Gregory Buchert, Malakoff

Guerre de Crimée, photographie de James Robertson (1855)

C’est un fait qu’il y a beaucoup d’artistes, peintres, sculpteurs, et quelques écrivains, qui habitent ici et qui, sans se fréquenter obligatoirement, ne se sentent pas dans un désert culturel et s’en trouvent bien. C’est un fait aussi que le nom de Malakoff intrigue. Il vient de la tour éponyme, une redoute prise par Mac Mahon lors de la guerre de Crimée, victoire qui entraîna en septembre 1855 la chute de Sébastopol après un an de siège. Guerre née d’une alliance contre nature entre Turquie, France, Grande-Bretagne et Sardaigne et qui prit pour prétexte certains différends obscurs entre Napoléon III et le tsar Nicolas Ier. Guerre atroce et déjà moderne, car Sébastopol fut bombardée avec de fiers canons tout neufs sans répit, mais qui ranima la morgue nationale quarante ans après Waterloo, et donna lieu à une épidémie de gloriole dont l’une des manifestations fut la construction d’un parc d’attractions dont le clou était la tour forteresse qui finit par donner son nom à une urbanisation du sud de Paris pompeusement affublée alors de celui de Nouvelle-Calédonie et plus tard transformée en commune.

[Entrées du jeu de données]
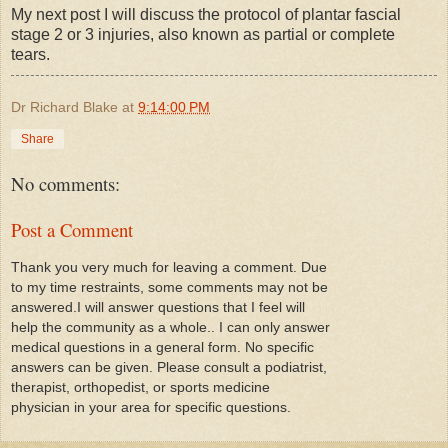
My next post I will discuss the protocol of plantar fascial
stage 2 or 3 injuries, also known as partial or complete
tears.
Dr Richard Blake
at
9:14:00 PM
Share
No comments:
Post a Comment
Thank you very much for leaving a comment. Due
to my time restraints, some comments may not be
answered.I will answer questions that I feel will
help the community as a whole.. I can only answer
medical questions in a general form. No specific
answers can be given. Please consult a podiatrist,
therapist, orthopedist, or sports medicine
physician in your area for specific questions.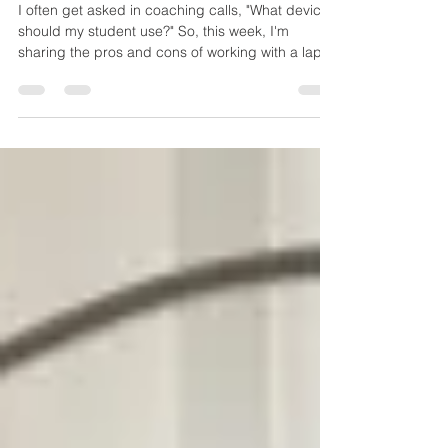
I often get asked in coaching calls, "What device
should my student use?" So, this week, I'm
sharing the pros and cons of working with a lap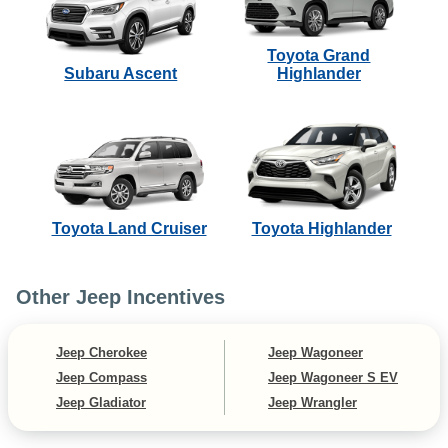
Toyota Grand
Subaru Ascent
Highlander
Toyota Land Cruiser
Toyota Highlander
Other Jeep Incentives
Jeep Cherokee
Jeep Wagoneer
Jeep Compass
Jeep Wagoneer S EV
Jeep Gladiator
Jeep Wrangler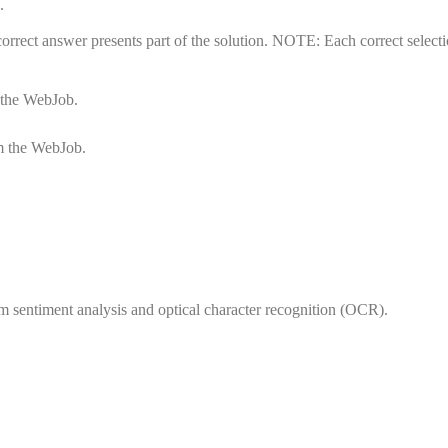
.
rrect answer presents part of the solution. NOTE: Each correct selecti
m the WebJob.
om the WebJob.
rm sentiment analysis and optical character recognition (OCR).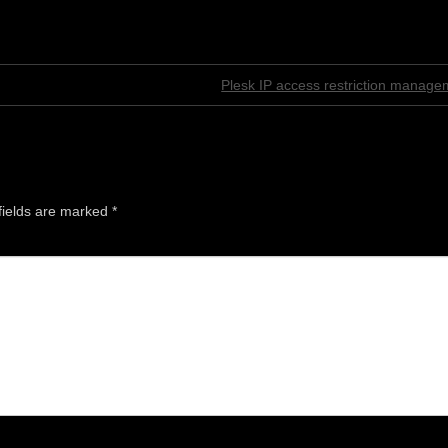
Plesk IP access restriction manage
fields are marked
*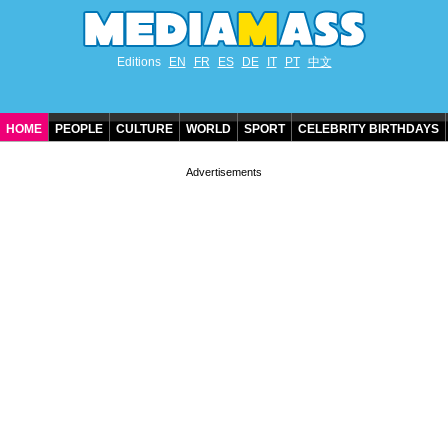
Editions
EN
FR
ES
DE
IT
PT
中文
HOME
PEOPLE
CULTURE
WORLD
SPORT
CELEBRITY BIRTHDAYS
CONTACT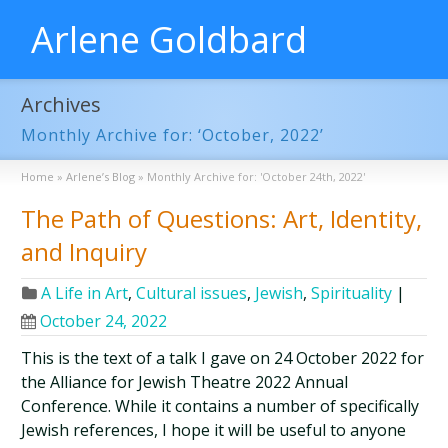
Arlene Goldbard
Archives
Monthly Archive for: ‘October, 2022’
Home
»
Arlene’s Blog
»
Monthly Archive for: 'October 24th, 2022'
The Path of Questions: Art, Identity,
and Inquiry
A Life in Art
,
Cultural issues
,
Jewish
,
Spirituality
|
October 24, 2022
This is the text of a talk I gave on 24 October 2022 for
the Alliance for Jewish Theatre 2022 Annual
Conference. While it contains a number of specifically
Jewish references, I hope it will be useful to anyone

Consigne. Poursuivez le texte sur Malakoff au-delà de sa dernière phrase. Cette liste provient d'une autre source.

Zone de réponse.
Le héros narrateur de Malakoff explore plusieurs pistes. La plus évidente est parapolicière. Le nom de Malakoff l’a attiré non seulement à cause de la rocambolesque histoire de la tour et de son détournement en Fête à Neu-Neu dans la seconde moitié du XIXe siècle, mais aussi parce qu’y habite un aquarelliste – Sam Szafran – qu’il admire et dans l’atelier capharnaüm duquel il finira par pénétrer à force de ruses, mais pour quelques minutes seulement.

La recherche profonde ici travestie en péripéties romanesques dont il est totalement égal au lecteur qu’elles soient authentiques ou non (elles doivent l’être en fait, mais peu importe : nous sommes las d’ « histoires vraies », sauf si elles sont un peu fausses), c’est sur l’introspection qu’elle porte.

Gregory Buchert, Malakoff

Vue de Malakoff depuis le « malelon vert », photographie de James Robertson (1855)

Né en Alsace d’une famille déchirée par la guerre de 1939-1945 comme le fut la province elle-même, blessé par l’absence d’un père parti refaire sa vie ailleurs, viscéralement attaché au milieu modeste, pauvre en livres, auquel appartiennent sa mère et sa sœur, qu’il va régulièrement rejoindre à Haguenau entre deux « exils » d’artiste plasticien obligé à fréquente vadrouille, relié subtilement à son enfance (une chambre, un chien adorés), le narrateur ampute son prénom de l’y final et se fait appeler Gregor afin d’endosser au mieux son nouveau costume d’écrivain pseudo russe, de marginal, d’intellectuel un peu mal à l’aise dans la vie commune, son atonie, son étroitesse.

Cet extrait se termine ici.